In particular, lack of adequate nutrition and unsanitary eating conditions has contributed to caste-oppressed children having higher rates of anemia, with over sixty percent of Dalit children having anemia compared India’s average of fifty percent. The lack of accessibility to safe healthcare has also resulted in Dalit children having higher rates of stunted growth; the general population’s households with stunted children is around thirty one percent, while the caste-oppressed population’s households with stunted children is around forty three percent . Dalits are vehemently ostracized to the point that the only forms of employment left are cleaning toilets, removing excrement, skinning cattle, and sweeping streets and houses. Due to this coupled with little to no access to medical care, Dalits have been recorded to be afflicted in more instances by skin diseases, tuberculosis, pneumonia, and diarrhea than the caste-beneficiary population. Dalit and caste-oppressed communities are also disproportionately affected by waterborne diseases due to the lack of clean water sanitation sites in the areas where Dalits and caste-oppressed peoples live. 

Due to caste-oppressed peoples having little to no access to adequate medical care, unsanitary living conditions and hygiene practices, and receiving no vaccinations, otherwise preventable and infectious diseases like Tuberculosis, Malaria, and Hepatitis spread rapidly among these communities. These groups, including the Adivasis or the indigenous populations of South Asia, are exponentially more prone to illnesses such as Sickle Cell Anemia, an inherited disorder that produces abnormally shaped hemoglobin amongst other things.
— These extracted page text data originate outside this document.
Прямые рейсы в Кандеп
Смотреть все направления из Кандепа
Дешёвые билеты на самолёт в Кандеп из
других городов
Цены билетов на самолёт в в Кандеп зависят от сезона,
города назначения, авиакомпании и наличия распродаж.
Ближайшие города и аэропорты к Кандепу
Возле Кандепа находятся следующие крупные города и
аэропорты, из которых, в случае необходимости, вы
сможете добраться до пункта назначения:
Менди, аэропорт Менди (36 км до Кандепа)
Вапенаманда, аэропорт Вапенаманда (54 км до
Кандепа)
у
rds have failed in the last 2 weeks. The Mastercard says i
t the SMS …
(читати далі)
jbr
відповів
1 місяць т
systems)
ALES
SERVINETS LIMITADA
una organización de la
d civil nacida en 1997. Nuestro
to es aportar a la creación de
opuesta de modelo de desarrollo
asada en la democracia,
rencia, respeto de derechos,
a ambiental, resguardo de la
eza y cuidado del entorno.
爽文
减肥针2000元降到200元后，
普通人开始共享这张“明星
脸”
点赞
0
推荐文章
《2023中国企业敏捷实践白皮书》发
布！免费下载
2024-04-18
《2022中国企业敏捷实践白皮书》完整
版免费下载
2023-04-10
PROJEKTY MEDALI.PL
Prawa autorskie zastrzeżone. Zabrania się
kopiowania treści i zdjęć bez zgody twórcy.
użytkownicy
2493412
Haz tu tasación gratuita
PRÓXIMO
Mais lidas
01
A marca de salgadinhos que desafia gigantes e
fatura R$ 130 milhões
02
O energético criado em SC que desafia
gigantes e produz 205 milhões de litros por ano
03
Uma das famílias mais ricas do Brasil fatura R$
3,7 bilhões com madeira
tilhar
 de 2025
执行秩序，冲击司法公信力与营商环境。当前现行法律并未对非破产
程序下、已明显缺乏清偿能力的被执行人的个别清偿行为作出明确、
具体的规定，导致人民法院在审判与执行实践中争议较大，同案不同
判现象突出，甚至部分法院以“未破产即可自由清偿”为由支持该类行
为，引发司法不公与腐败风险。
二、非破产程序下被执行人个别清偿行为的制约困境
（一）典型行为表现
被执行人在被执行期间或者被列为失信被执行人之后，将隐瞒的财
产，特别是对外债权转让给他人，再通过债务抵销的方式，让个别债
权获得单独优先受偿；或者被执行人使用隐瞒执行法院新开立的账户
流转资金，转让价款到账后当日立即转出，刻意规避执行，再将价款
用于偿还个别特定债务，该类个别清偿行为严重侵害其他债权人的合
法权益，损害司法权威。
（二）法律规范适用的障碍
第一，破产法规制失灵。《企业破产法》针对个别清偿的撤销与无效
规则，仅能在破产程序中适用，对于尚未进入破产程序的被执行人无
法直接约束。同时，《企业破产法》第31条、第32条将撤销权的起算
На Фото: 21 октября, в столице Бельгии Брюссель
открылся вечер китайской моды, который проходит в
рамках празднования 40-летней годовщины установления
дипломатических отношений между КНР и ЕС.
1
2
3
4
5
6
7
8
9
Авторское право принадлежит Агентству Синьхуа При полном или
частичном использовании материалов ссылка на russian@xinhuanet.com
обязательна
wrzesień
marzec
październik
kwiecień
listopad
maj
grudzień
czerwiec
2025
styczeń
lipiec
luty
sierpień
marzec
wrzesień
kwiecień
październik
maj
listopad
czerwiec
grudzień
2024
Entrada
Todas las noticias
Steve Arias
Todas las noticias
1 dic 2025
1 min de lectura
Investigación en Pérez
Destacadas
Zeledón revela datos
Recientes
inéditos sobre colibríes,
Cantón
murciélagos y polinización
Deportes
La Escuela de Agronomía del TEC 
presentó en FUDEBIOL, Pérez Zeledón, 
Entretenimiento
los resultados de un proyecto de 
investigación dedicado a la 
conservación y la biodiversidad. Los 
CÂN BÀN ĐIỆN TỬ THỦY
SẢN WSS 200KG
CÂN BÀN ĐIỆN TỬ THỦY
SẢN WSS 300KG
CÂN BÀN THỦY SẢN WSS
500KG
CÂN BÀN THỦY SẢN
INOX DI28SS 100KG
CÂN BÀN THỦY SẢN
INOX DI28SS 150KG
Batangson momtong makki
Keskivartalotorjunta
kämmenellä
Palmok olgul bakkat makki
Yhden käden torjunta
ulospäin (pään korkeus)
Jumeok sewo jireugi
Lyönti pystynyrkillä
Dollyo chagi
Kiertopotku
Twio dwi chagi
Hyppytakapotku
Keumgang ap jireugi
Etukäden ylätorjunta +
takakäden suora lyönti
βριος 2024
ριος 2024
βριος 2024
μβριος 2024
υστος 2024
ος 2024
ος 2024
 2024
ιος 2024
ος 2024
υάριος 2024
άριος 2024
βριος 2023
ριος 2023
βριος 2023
While this article does discuss a basic introduction of caste and its manifestations in healthcare and inadequate health conditions of South Asia’s caste-oppressed peoples, the author acknowledges that this resource is limited with the reasons that more research and application should be done to further counter and fix this ongoing issue. Also, a very important caveat of this article is that the author, as a caste and class beneficiary, should not be taken as a first-hand account on the issues of caste and class discrimination, and intends that this article should be used for the purposes of gaining awareness of the topic.